Commissioner Housing and Urban Development
- Incumbent
- Assumed office 2023
- Preceded by: Fausat Adebola Ibikunle

Speaker Kaduna State House of Assembly (2015-2020)
- Constituency: Sabon gari
- In office 2015–2020
- Succeeded by: Yusuf Ibrahim Zailani

Member of the Kaduna State House of Assembly

Personal details
- Born: 13 February 1980 (age 46)
- Party: All Progressive Congress (APC)
- Relations: Married
- Children: 5
- Alma mater: UDUAhmadu Bello University, University of Bakh ET RUDA Sudan
- Occupation: Politician, Legislature and Farmer
- Profession: Businessman
- Website: https://twitter.com/abumuhibba

= Aminu Abdullahi Shagali =

Nigerian politician

Aminu Abdullahi Shagali is a Nigerian politician, academic and a public servant. He is the current commissioner of Ministry of Housing and Urban Developments. He served as the special adviser on political matter to Gov. Nasir El-Rufai and the same capacity in APC Gubernatorial campaign for the 2023 general elections. Moreover, he served as the speaker of the 5th Kaduna Assembly.

==Early life and education==
Shagali was born on 13 February 1980, the fifth child of Alhaji Abdullahi Shagali and also the fifth to Hajia Zulaihat Shagali. He attended Bako Zuntu Nursery and Primary School, Zaria (1986–1993), Federal Government College, Daura in Katsina State (1993–1999), and Kaduna State Polytechnic, Zaria (now Nuhu Bamalli Polytechnic) where he sat for the Interim Joint Matriculation Board examination in 2000.

Shagali studied political science at Usmanu Danfodiyo University, Sokoto, and completed a master's degree in public administration at Ahmadu Bello University Zaria in 2008. He also obtained another master's degree in disaster risk management and administration. He obtained a doctoral degree (PhD) in rural development at the University of Bakhtalruda, Sudan.

Another Master of philosophy was obtained from public Administration in 2019, from Ahmadu Bello University. He bagged PhD in Public Administration Department in Ahmadu Bello University Zaria, after conducting investigative research on Kaduna state legislative affairs.

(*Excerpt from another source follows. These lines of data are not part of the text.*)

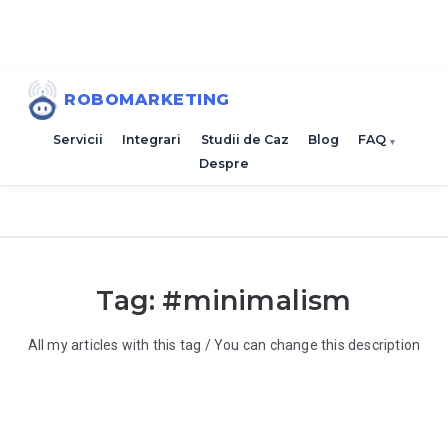
ROBOMARKETING
Servicii
Integrari
Studii de Caz
Blog
FAQ
Despre
Tag: #
minimalism
All my articles with this tag / You can change this description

He is an author of 24 academic journal publications and has presented 12 political and administrative conference papers.

==Political career==
In 2013, five political parties including the CPC merged and formed the All Progressives Congress (APC), the party that won the Nigerian general elections, 2015.

On 11 April 2015, Shagali was re-elected to represent his constituency in the state parliament.

Between 2011 and June 2015, Shagali held many key positions in the Assembly; he was Deputy Minority Leader and Chairman, House Committee on Science and Technology, Deputy Chairman, House committee on Hajj and Islamic affairs, and Deputy Chairman House Committee on Economic Planning.

In 2022, Shagali was appointed by his Excellency Gov. Nasir El rufa’I as the special adviser for political matters of the state. He was equally appointed by Mallam Uba Sani as special adviser on the same political matters in the Kaduna state All Progressive Congress Gubernatorial campaign council on 27 October 2022.

Shagali's colleagues elected him as Speaker of the 5th State Assembly on 8 June 2015. He is a member representing Sabon Gari constituency in the Kaduna State House of Assembly since 2011. He was elected under the Congress for Progressive Change (CPC), one of the opposition political parties founded by his mentor Muhammadu Buhari.

Shagali was reelected as a member in Governorship and State Assembly Elections in March 2019 defeating the PDP candidate and other political parties, he was unanimously elected as the speaker of the state Assembly on 12 June 2019 and served for 8 months 10 days and resigned based on personal reasons. Which he was preceded by the new elected speaker Hon.Yusuf Ibrahim Zailani.

== Bills and motion sponsored ==
Shagali was the then 5th speaker of Kaduna State House of Assembly, under his watch as the 5th speaker of the State, a total number of 86 bills were received and 82 bills have been passed into law. He co-sponsored and passed the Kaduna Investment Promotion agency bill, which paves way to The Kaduna State Investment Promotion Agency (KADIPA) achievements and economic sustainability.